Un carton brun ondulé humidifié commence souvent à se ramollir en quelques semaines, puis se fragmente progressivement. Il peut disparaître en quelques mois dans un sol vivant et humide, tandis qu’il persiste davantage sous un climat sec ou s’il a été posé en plusieurs couches. Cette lenteur n’est pas un défaut : le carton doit durer assez longtemps pour freiner les adventices, sans devenir une couverture permanente.
Le carton est-il efficace contre le chiendent et le liseron ?
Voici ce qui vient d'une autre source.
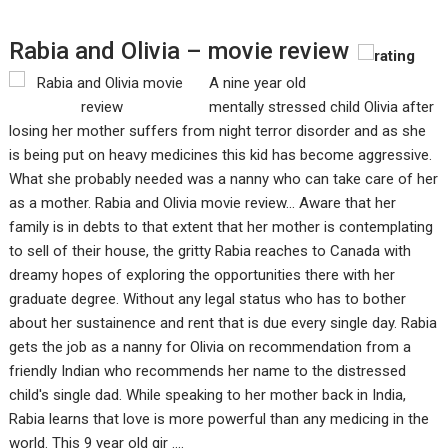
Rabia and Olivia – movie review
A nine year old
mentally stressed child Olivia after
losing her mother suffers from night terror disorder and as she
is being put on heavy medicines this kid has become aggressive.
What she probably needed was a nanny who can take care of her
as a mother. Rabia and Olivia movie review... Aware that her
family is in debts to that extent that her mother is contemplating
to sell of their house, the gritty Rabia reaches to Canada with
dreamy hopes of exploring the opportunities there with her
graduate degree. Without any legal status who has to bother
about her sustainence and rent that is due every single day. Rabia
gets the job as a nanny for Olivia on recommendation from a
friendly Indian who recommends her name to the distressed
child's single dad. While speaking to her mother back in India,
Rabia learns that love is more powerful than any medicing in the
world. This 9 year old gir ....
Le carton ralentit ces vivaces, mais ne les élimine pas à lui seul. Le chiendent et le liseron possèdent des réserves souterraines et peuvent repartir par les bords, les fentes ou depuis une racine oubliée. Coupez-les très régulièrement et extrayez les rhizomes accessibles avant de poser le carton. Renouvelez l’observation pendant la saison : les pousses qui ressortent doivent être supprimées dès leur apparition.
Faut-il ajouter de l’engrais sous un paillage carton ?
Non, le carton ne justifie pas un apport d’engrais automatique. Il apporte surtout une couverture et une matière carbonée qui se décompose lentement ; il ne nourrit pas à lui seul une culture exigeante. Pour des légumes gourmands ou une plantation neuve, apportez plutôt du compost mûr dans le trou de plantation ou en fine couche sur le sol. Évitez de mettre un engrais directement sous un carton sec et compact.